While banks and the Federal Government are busy tackling the soaring demand, they aren’t particularly paying attention to the supply of houses in Toronto. The slow construction movement in the entire city doesn’t help. So when families need affordable housing they move north of Steeles, or even north of Major Mackenzie. This housing idea comes back to the commute problem. By finding a more affordable home to live in, the further away you are from the job opportunities that are in downtown Toronto.
While looking for a new home in Toronto, one would want a safe place to live and go out at night while feeling a sense of security. In the picture shown, the dark red areas are the places where the homeowners’ incomes are low, and the housing prices are also low. The stigma around these places is heavy, heavy enough to scare away future homebuyers. On the other hand, we have the blue areas following the TTC’s Line 1, where the individual income is high and known for being “safer” because of the rich population.

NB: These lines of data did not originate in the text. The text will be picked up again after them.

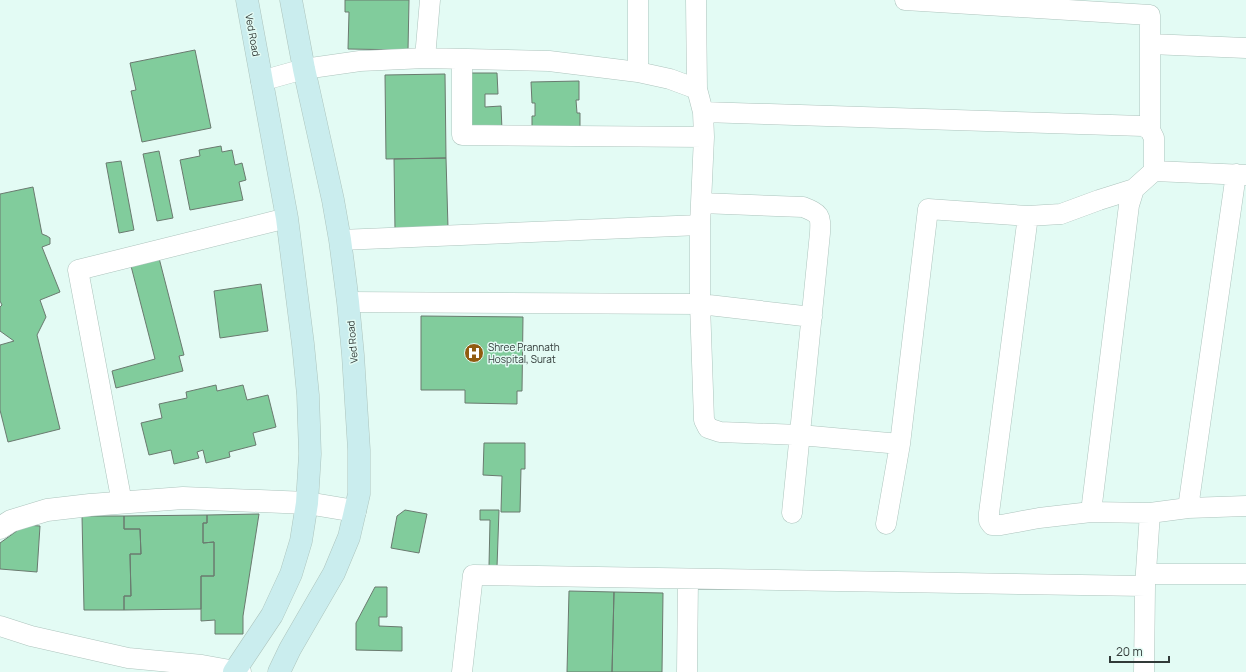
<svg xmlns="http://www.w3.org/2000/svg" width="1246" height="672" font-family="Manrope,sans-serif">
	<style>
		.building { fill: #81cc9c; stroke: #6a7a6f }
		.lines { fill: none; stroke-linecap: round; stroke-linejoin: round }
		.minor-casing { stroke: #adc4bd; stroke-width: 21 }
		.tertiary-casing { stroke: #adc4bd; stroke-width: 23 }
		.secondary-casing { stroke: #adc4bd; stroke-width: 23 }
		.minor { stroke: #fff; stroke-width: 20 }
		.tertiary { stroke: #fff; stroke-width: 22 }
		.secondary { stroke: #caedee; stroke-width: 22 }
		.labels { text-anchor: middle; stroke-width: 3; stroke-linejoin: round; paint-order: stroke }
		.street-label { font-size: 10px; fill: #313a38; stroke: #e3fbf4 }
		.poi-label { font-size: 10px; fill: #313a38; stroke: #e3fbf4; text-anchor: start }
	</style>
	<rect width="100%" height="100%" fill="#e3fbf4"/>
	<!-- building -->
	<path class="building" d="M345,0H409L408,50L348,49L349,12H345Z
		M195,50L211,128L142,142L131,91L136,90L130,63Z
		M465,73H497L498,94H485V107L501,106L502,130L467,131Z
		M445,74L446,158L386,159L385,75Z
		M579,81V100H576L577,113H580V129L532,130V116H535V103H532L531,82Z
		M221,146L222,152L232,150L235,165L242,163L246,180L239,182L243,200L190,210L180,160L200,156L199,150Z
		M159,151L173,218L157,221L143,154Z
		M446,158L448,228L395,230L394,159Z
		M121,161L134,230L119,233L106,163Z
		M33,187L42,234L47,236L50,238V244L42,247L60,292L40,300L46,317L37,335L60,429L8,442L0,410V345L14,341L0,331V307L2,305L0,301V194Z
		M159,258L184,355L179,356L183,371L116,388L112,371L155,359L131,266Z
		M261,284L268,331L220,338L214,291Z
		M421,316L523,317L522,391H517V404L465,403V390H421Z
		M216,385L217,391L243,385L247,400L268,395L276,427L253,433L256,445L229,452L230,457L206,463L203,450L197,452L199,458L174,464L171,450L149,455L141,423L162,418L159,404L187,398L186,392Z
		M484,443H525V469H521L520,512H501L502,476L483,475Z
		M405,510L427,514L419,553L391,548L397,516Z
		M480,510H499L497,567L489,566L490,520H480Z
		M259,514L243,616V634H215V620L201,621V576H214V542L203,543V523H207V515Z
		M207,515V523H203V543L214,542V576H201V609L124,610V596H131L130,554H141L140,529H124V516Z
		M82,516H124V529H140L141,554H130L131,596H124V610H84Z
		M25,525L40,526L37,572L0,569V543Z
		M375,587H387V617H379V626L402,627V651L356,650V623Z
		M569,591L614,592L612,672H567Z
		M614,592L663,593L662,672H612Z"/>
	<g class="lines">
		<defs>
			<path id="minor" d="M638,0V72
				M696,0L697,89L703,112L704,137L700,225V304L704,420L708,428L720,432L800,435L900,444
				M905,0L1150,15V130
				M1150,44L1246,48
				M425,58L430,0
				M462,59V135L704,137
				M261,81L304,69L360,61L425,58L549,61L638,72L670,79L697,89
				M703,112L1143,126L1150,130L1154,138V171
				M701,203L803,207C820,214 821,215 820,233L792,513
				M1028,216L989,513V521L992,525H1001L1039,518L1091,512L1150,513L1188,508L1246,506
				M340,240L700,225
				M348,302L700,304L812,317
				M122,503L78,270L287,218
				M1188,508L1236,174
				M1091,512L1129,205L1134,189L1154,171L1246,175
				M886,524L900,444L928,209L1028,216L1061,214L1099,200L1134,189
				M1146,574H1246
				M0,626L31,636L128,658L202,665L241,672
				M462,672L473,575L1145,586
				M687,672L688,579
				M1144,672L1145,586L1150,513"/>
			<path id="tertiary" d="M0,528L11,521L47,510L90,505L183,498L307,503L355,511"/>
			<path id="secondary" d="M234,672L272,615L291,574L301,541L307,503L310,454L308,395L303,344L287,218L247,0
				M279,672L290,649L334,573L349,537L359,494V450L353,355L348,302L340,240L333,200L304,69L291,0"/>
		</defs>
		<!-- minor casing -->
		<use href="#minor" class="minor-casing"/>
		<!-- tertiary casing -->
		<use href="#tertiary" class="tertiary-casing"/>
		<!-- secondary casing -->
		<use href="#secondary" class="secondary-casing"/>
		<!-- minor -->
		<use href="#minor" class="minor"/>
		<!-- tertiary -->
		<use href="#tertiary" class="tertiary"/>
		<!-- secondary -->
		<use href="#secondary" class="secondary"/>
	</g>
	<!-- icons -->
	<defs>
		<symbol id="hospital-disc" viewBox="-11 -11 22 22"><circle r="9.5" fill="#915b10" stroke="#e3fbf4"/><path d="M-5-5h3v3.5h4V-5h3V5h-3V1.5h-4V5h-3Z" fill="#fff"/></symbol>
	</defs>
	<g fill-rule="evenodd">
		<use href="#hospital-disc" x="463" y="342" width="22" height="22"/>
	</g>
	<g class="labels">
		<!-- street labels -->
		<g class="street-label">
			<text transform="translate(253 35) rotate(80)" y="4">Ved Road</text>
			<text transform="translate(352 342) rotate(-95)" y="4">Ved Road</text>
		</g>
		<!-- poi labels -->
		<g class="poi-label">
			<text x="488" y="351">Shree Prannath<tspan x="488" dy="12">Hospital, Surat</tspan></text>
		</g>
	</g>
	<!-- scale -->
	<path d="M1110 656v6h59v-6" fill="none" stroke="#313a38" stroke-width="2"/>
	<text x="1116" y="656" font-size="12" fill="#313a38" stroke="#e3fbf4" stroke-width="3" paint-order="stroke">20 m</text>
</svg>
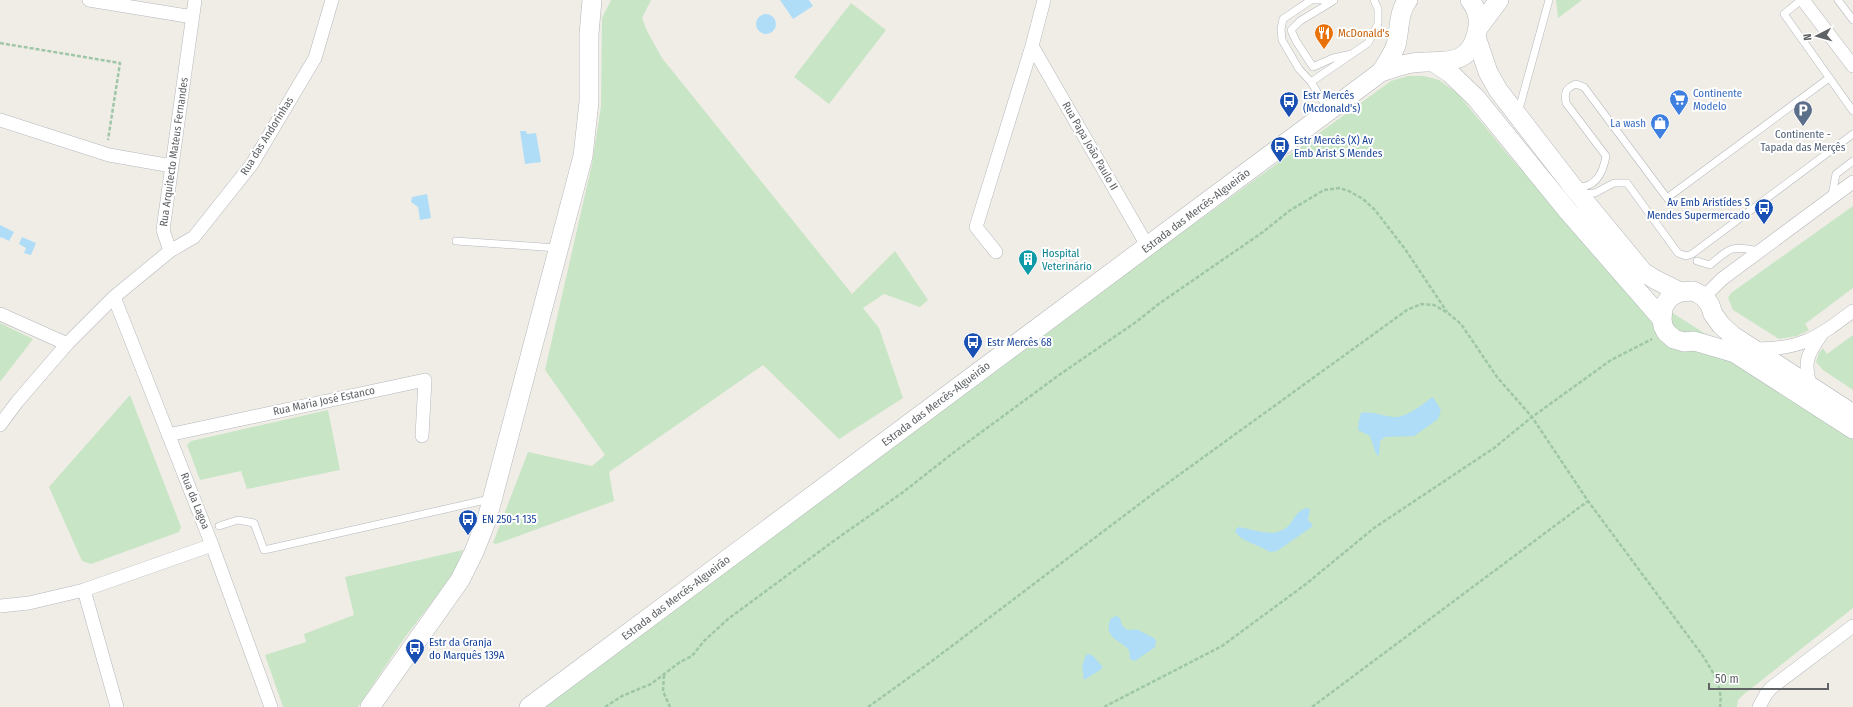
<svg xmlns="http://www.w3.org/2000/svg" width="1853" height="707" font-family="'Fira Sans Condensed',sans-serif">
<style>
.green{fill:#c8e5c6}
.water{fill:#afddf8}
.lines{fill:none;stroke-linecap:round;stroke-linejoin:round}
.lane-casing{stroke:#b4b7bb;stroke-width:8}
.street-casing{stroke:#b4b7bb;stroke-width:14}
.secondary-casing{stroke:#b4b7ba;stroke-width:20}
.path{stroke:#a0c6a8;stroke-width:2.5;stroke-dasharray:4 2;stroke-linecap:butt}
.lane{stroke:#fff;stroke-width:7}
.street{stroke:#fff;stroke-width:13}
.secondary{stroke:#fff;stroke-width:19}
.labels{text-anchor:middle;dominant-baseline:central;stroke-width:4;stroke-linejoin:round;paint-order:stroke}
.food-label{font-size:11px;fill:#c56008;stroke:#fff;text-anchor:start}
.shop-label{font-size:11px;fill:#366cbe;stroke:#fff;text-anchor:start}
.transit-label{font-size:11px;fill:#164399;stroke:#fff;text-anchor:start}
.service-label{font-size:11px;fill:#4e5e75;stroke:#fff}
.street-label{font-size:11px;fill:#5f6366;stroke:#fff}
.culture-label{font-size:11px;fill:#0d838f;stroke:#fff;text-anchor:start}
</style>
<rect width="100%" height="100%" fill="#f0ede7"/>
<path class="green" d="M 611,0 L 651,0 L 642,18 L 647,31 L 662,58 L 852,294 L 895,251 L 928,300 L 920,307 L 884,294 L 863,308 L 879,328 L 903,398 L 839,439 L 763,365 L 609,472 L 614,501 L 496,544 L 493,543 L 528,452 L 592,466 L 605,455 L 545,370 L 592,164 L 601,106 L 602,18 Z
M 1556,0 L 1582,0 L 1558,18 Z
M 851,3 L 886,30 L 829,104 L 794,77 Z
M 1408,76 L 1424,76 L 1439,80 L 1457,93 L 1515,163 L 1621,280 L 1812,402 L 1853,432 L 1853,608 L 1743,695 L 1738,700 L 1737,707 L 528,707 L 1391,81 Z
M 1853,206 L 1853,288 L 1805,324 L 1809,330 L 1797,336 L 1779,339 L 1733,310 L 1728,298 L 1731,293 Z
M 0,323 L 33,339 L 0,382 Z
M 1853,335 L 1853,390 L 1823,370 L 1816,362 L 1819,353 L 1823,348 L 1827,354 Z
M 130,395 L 181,527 L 179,532 L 91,564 L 82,561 L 49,487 Z
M 328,410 L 340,470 L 247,489 L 241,471 L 200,480 L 187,445 L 191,441 Z
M 463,550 L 453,575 L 405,637 L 358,707 L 283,707 L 265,655 L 306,642 L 304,634 L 354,615 L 345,577 Z"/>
<path class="water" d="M 780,0 L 809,0 L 813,6 L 793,19 Z
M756 24a10 10 0 1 1 20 0a10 10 0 1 1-20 0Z
M 520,131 L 526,131 L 527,134 L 536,133 L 541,162 L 525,164 Z
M 427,194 L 431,218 L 420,220 L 418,207 L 411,202 L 412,197 Z
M 0,225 L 14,232 L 9,241 L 1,237 L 0,239 Z
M 22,237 L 36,243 L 31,255 L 24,253 L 26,248 L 19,244 Z
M 1433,397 L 1441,410 L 1438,419 L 1414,436 L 1385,437 L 1380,441 L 1379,456 L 1376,454 L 1370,436 L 1358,430 L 1359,420 L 1361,413 C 1372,411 1383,416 1393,417 C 1408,418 1422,404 1433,397 Z
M 1306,508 L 1310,509 L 1308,520 L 1313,526 L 1277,551 L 1270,552 C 1260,545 1241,542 1235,531 L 1238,527 C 1254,529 1276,540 1289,525 C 1295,518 1297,511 1306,508 Z
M 1116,616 L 1120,618 C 1122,628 1126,632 1136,629 L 1154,638 L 1156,641 L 1155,647 L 1135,661 L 1130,659 L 1129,650 C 1121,640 1102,638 1111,618 Z
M 1089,654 L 1093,656 L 1103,667 L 1100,670 L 1084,680 L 1082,666 L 1086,655 Z"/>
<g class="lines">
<defs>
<path id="lane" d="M 1801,0 L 1784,14 L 1853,111
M 1838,0 L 1853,20
M 1333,1 L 1300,21 L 1291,30 L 1296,41 L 1313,67 L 1333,58 L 1352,54
M 1311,82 L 1368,43 L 1378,24 L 1378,9 L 1374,0
M 1329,111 L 1311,82 L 1299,69 L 1282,40 L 1281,29 L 1283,19 L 1311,0 L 1334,0
M 1518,113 L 1549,0
M 1577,187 C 1596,188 1603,173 1606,156 L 1566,103 C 1564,92 1566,88 1576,84 L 1584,87 L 1667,198 L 1829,78
M 1582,194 L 1595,193 L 1614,183 L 1627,183 L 1678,253 L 1686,256 L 1692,254 L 1853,134
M 1832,196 L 1836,174 L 1853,161
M 456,241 L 557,248
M 1697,261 L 1710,265 C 1732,246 1731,246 1760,251
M 219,526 L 238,520 L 254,523 L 264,550 L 490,499"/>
<path id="street" d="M 89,0 L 193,17
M 1044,0 L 1032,46 L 1148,247
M 1803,0 L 1853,66
M 0,120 L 109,155 L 172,166
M 170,251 L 163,230 L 195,0
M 996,252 L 976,227 L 1032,46
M 114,297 L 212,545 L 271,707
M 1704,297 L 1722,279 L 1853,182
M 0,314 L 67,344
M 1753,349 C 1800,350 1817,338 1853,311
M 1811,387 C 1803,362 1807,355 1821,335
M 0,425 L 17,402 L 67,344 L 114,297 L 170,251 L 194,237 L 252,164 L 315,58 L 332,0
M 168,435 L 425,380 L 422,436
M 84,590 L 117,707
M 0,606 L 29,603 L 84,590 L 212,545
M 1759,707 L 1766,694 L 1771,688 L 1853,626"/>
<path id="secondary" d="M 1478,28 L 1499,0
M 1476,37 L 1488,72 L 1498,90 L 1573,187 L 1643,272 L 1656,280 L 1680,292
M 1435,63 L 1450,73 L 1476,98 L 1567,210 L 1662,319
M 1381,72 C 1386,64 1393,54 1396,45 C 1400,30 1398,11 1408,0
M 1853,414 L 1733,336 L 1721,325 L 1713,314 L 1710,305 L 1704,297 L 1699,294 L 1693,291 L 1680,292 L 1670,297 L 1663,307 L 1662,319 L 1663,326 L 1666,332 L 1674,339 L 1684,342 L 1694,341 L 1735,353 L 1853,429
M 370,707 L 460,580 L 474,552 L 487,519 L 583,156 L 589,102 L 589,34 L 592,0
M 529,707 L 1381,72 C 1392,69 1402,64 1413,63 C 1440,59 1469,70 1477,32 C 1480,21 1477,9 1470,0"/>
</defs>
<use href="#lane" class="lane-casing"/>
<use href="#street" class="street-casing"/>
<use href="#secondary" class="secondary-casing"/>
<path class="path" d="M 0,43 L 120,63 L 108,140
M 664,675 L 663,691 L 670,707
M 605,707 L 622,696 L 651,684 L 680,662 L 692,656 L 704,641 L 728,619 L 835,540 L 902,493 L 953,453 L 1059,375 L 1136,322 L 1160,303 L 1263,232 L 1289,211 L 1324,190 L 1339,188 L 1349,191 L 1363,199 L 1375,210 L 1405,249 L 1447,312
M 868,707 L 932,661 L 1154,493 L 1407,310 L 1421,304 L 1434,305 L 1448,313 L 1461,324 L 1497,377 L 1532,417 L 1588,501 L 1703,656 C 1713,673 1723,686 1720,707
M 1104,707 L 1222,646 L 1306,584 L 1374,528 L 1494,448 L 1532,417 L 1611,360 L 1652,339
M 1312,707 L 1588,501"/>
<use href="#lane" class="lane"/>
<use href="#street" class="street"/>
<use href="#secondary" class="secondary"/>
</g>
<defs>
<symbol id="restaurant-pin" viewBox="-11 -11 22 30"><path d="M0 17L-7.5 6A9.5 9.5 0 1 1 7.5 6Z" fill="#e8710a" stroke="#fff"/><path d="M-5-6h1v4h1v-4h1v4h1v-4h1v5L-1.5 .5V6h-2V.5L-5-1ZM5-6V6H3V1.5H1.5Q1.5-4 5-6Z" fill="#fff"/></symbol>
<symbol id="supermarket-pin" viewBox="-11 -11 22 30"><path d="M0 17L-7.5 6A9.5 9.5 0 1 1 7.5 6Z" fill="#3f7fe0" stroke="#fff"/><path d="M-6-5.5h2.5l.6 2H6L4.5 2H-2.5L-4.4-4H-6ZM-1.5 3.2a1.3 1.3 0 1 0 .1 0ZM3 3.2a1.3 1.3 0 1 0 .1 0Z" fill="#fff"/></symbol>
<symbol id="bus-pin" viewBox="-11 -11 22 30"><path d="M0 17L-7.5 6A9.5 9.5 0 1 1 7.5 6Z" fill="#1a4fb4" stroke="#fff"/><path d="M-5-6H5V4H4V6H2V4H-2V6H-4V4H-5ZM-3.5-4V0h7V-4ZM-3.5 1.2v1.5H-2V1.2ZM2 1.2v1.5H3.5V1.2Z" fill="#fff"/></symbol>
<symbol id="parking-pin" viewBox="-11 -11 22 30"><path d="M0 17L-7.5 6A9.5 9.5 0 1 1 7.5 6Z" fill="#5c6f8a" stroke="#fff"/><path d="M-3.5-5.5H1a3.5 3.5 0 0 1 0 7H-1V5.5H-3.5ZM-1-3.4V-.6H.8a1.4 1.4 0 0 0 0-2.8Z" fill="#fff"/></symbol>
<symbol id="shop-pin" viewBox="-11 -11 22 30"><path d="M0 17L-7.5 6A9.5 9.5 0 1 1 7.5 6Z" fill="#3f7fe0" stroke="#fff"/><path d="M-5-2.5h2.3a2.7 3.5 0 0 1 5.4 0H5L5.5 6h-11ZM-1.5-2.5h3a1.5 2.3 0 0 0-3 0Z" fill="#fff"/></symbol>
<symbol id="building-pin" viewBox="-11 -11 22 30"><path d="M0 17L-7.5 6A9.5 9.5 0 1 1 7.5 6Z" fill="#0f9aa8" stroke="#fff"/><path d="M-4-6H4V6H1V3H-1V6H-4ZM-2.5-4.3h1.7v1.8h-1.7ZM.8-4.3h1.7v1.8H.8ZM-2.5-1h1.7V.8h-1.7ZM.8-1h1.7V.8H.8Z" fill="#fff"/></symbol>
</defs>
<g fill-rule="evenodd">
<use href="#restaurant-pin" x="1313" y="22" width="22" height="30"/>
<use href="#supermarket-pin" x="1668" y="88" width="22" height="30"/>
<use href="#bus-pin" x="1278" y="90" width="22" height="30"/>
<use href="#parking-pin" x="1792" y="99" width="22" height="30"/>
<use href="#shop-pin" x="1649" y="112" width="22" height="30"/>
<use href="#bus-pin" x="1269" y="135" width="22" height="30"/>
<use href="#bus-pin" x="1753" y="197" width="22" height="30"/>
<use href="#building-pin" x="1017" y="248" width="22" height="30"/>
<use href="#bus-pin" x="962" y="331" width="22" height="30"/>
<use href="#bus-pin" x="457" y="508" width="22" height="30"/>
<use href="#bus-pin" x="404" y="637" width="22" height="30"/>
</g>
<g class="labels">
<g class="food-label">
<text x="1338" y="33">McDonald's</text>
</g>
<g class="shop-label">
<text x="1693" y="93">Continente<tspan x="1693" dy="13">Modelo</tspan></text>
<text x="1646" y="123" text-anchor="end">La wash</text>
</g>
<g class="transit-label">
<text x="1303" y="95">Estr Mercês<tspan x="1303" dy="13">(Mcdonald's)</tspan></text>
<text x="1294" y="140">Estr Mercês (X) Av<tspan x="1294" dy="13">Emb Arist S Mendes</tspan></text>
<text x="1750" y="202" text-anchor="end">Av Emb Aristídes S<tspan x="1750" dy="13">Mendes Supermercado</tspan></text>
<text x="987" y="342">Estr Mercês 68</text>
<text x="482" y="519">EN 250-1 135</text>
<text x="429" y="642">Estr da Granja<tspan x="429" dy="13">do Marquês 139A</tspan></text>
</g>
<g class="service-label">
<text x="1803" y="134">Continente -<tspan x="1803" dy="13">Tapada das Merçês</tspan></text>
</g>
<g class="street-label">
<text transform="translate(267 136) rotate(-58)">Rua das Andorinhas</text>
<text transform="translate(1090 146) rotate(60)">Rua Papa João Paulo II</text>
<text transform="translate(174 152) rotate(-82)">Rua Arquitecto Mateus Fernandes</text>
<text transform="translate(1196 211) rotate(-37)">Estrada das Mercês-Algueirão</text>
<text transform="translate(324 401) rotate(-12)">Rua Maria José Estanco</text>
<text transform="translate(936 404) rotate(-37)">Estrada das Mercês-Algueirão</text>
<text transform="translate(195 501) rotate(68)">Rua da Lagoa</text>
<text transform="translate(676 598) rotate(-37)">Estrada das Mercês-Algueirão</text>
</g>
<g class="culture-label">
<text x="1042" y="253">Hospital<tspan x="1042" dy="13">Veterinário</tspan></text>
</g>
</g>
<g transform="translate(1817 36) rotate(264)" stroke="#ffffff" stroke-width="3" paint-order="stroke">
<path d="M0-3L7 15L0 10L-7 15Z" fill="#5f6366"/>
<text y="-6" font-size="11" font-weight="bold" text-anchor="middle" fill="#5f6366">N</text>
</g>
<path d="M1709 683v6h119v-6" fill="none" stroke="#5f6366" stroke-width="2"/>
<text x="1715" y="683" font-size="12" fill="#5f6366" stroke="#ffffff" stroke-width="3" paint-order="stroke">50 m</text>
</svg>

From overseas influence in the city, Toronto’s reputation has definitely been rising globally. Making a home for foreign citizens seems like a better and better idea for their family and their children each year. It seems like an amazing future in Canada, but Toronto’s Gen Z population will have a hard time finding a different place to settle in other than their mom’s basement. These numbers for average condo and house prices are shocking, but familiar.
According to the Toronto Regional Real Estate Board, the average selling price of a condo in the city reached almost $675,000 in May 2020, while a detached home came in at more than $1.4 million. There is no place to call a permanent home in Toronto — but maybe set your sights in Guelph, Aurora, Mississauga, and our bordering city, Markham.